Evgeny Kuznetsov vs. Andre Burakovsky
What do Evgeny Kuznetsov and Andre Burakovsky have in common?
They’re poised to make a splash for the Washington Capitals in their first (full) NHL seasons. Neither is a natural centerman, but both have worked to adapt to the position under coach Barry Trotz. And both are in the running for second-line center.
But who is more qualified for the position? Who will be most successful?
It’s tough to predict offensive totals for rookies like Burakovsky, who shone in the uber-inflated OHL. Scoring runs high, and he was one of the league’s strongest offensive players. That’s not to say Burakovsky won’t be successful, but he had incredible linemates during his time with the Erie Otters. In Washington, he won’t be paired with a handful of scoring machines like Connor McDavid or Dane Fox. Trotz has penciled him in as the team’s 3C, where he’ll probably spend most minutes with Joel Ward and Jason Chimera–both effective, grinding, play-driving wingers.
In the OHL, Burakovsky played left wing. The Otters’ surplus of high-quality centers helped set him up (literally) to score 41 goals in 57 games. His 46 assists were also impressive, and hopefully indicative of his. If Burakovsky centers Ward and Chimera, he’ll be aiming to help Ward and Chimera continue their positive trends in scoring. In the preseason, he’s played his new position with a variety of linemates, even on the first line. Trotz is clearly pleased with the results and all but stated that his position on the team is secure.
So how likely is Burakovsky to steal the 2C spot from Kuznetsov?
Let’s turn to the statistics side of things (my efforts to track down fancy stats in major junior have been far from successful.)

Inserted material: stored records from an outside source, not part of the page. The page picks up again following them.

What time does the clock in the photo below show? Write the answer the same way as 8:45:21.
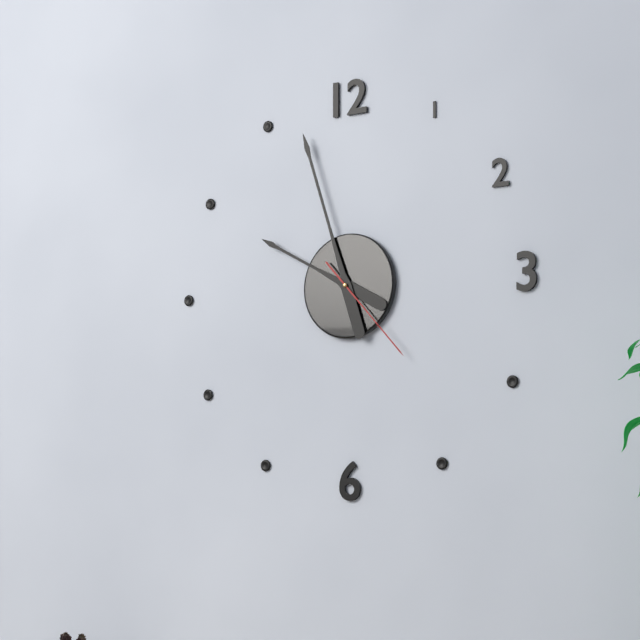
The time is 9:57:23
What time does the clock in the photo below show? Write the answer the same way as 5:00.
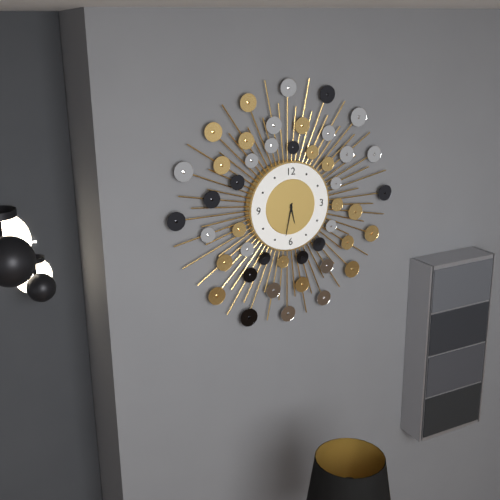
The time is 5:32
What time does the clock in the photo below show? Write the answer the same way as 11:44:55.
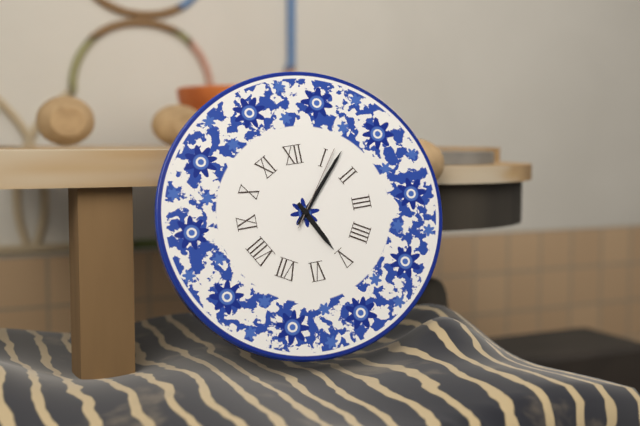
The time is 5:07:06
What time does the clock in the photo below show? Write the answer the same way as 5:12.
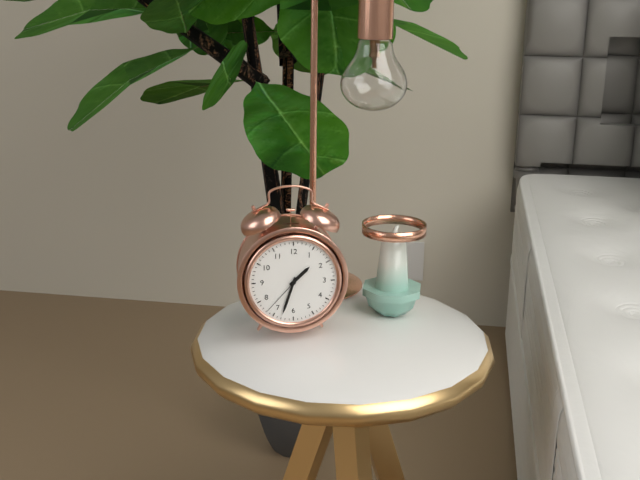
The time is 1:33
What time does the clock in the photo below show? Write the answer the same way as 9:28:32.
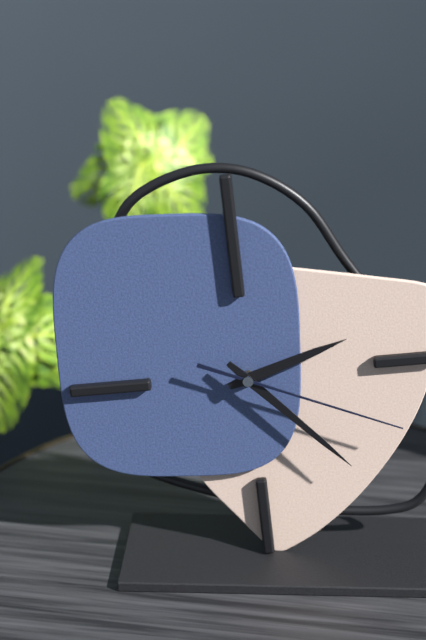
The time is 2:23:19
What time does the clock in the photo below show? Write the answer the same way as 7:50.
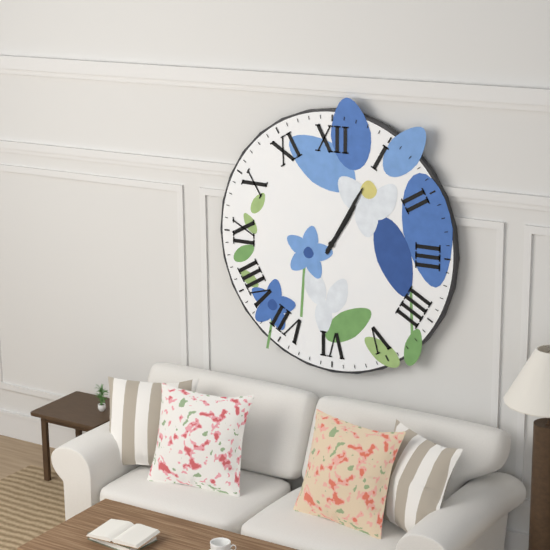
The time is 1:05
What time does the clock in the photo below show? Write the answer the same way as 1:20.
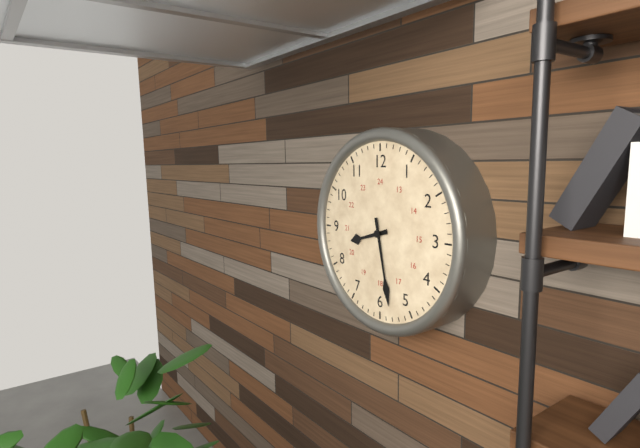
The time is 8:28
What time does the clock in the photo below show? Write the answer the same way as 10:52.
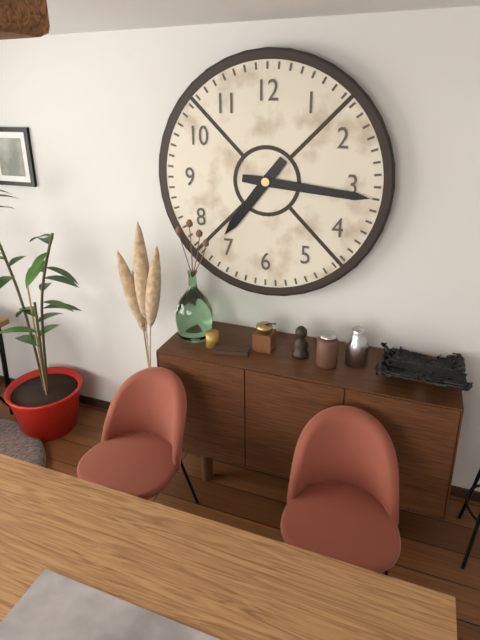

Rob Vollman, author of Hockey Abstract, estimates Kuznetsov will score well above 40 points in his upcoming season (the specifics can be found here.) Kuznetsov made his NHL debut last spring, and put up nine points in 16 games. His offensive totals and position have been hotly debated since he was drafted in 2010. At present, it appears that Trotz will employ Kuznetsov as the team’s second-line center, a position that requires superb setup skills in addition to goal-scoring ability.
While Kuznetsov has been guilty of some egregious defensive lapses, Trotz seems fairly unconcerned with these growing pains. He described himself as “patient” in evaluating the rookies’ progress, adding that “in the long run, they’re going to get better and better as they play more and more.”
Slotting two rookie centers into the opening night lineup appears to be cause for concern. Strength down the middle has been lacking for the Caps in recent seasons. But both players have versatility, albeit in different ways. Each could revert to playing wing. And if Burakovsky struggles with bottom-six minutes at the NHL level, he’s still eligible to play in Hershey. Kuznetsov has multiple, successful seasons at the pro level under his belt, and he spent some of that time as a center.
However, a strong center must be able to win faceoffs. Neither Burakovsky nor Kuznetsov has excelled in winning the draw. If Trotz is correct and patience pays off, both will blossom into faceoff-winning machines. Faceoffs in particular seem to be tricky; Eric Fehr cited them as a reason for his discomfort at the center position. But there’s always the possibility that Burakovsky makes a strong case for the 2C role midway through the season, and he gets bumped up at Kuznetsov’s expense. Stranger things have happened (see: Beagle centering Ovechkin.) For the time being, however, Kuznetsov is arguably the best guy for the job.